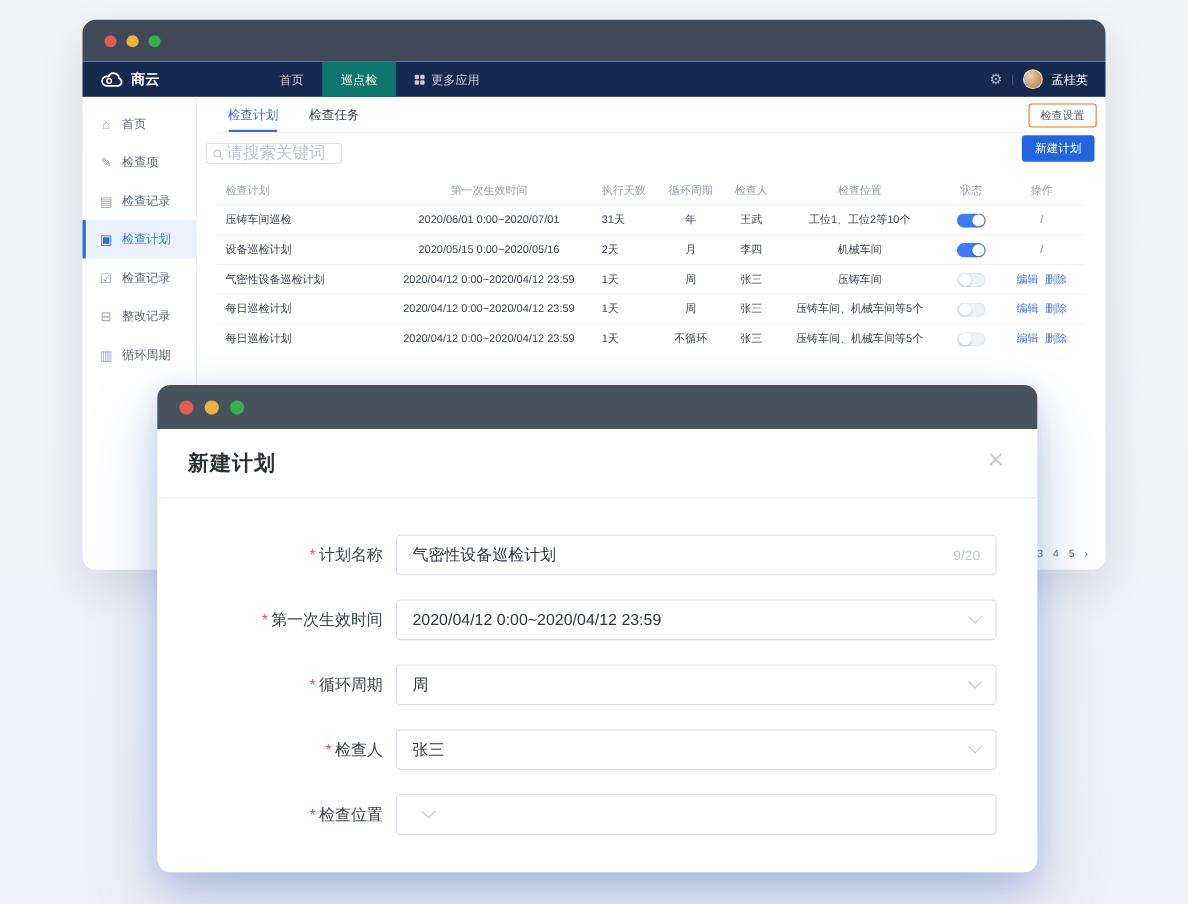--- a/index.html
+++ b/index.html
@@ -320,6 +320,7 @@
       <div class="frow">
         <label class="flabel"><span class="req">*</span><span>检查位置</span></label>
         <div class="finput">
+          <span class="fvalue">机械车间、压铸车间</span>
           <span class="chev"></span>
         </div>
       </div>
◆ ◆ ◆ ◆
▸ Work request
Give the number of lines in the entries that include the string "class", and nothing more.

▸ Solution
5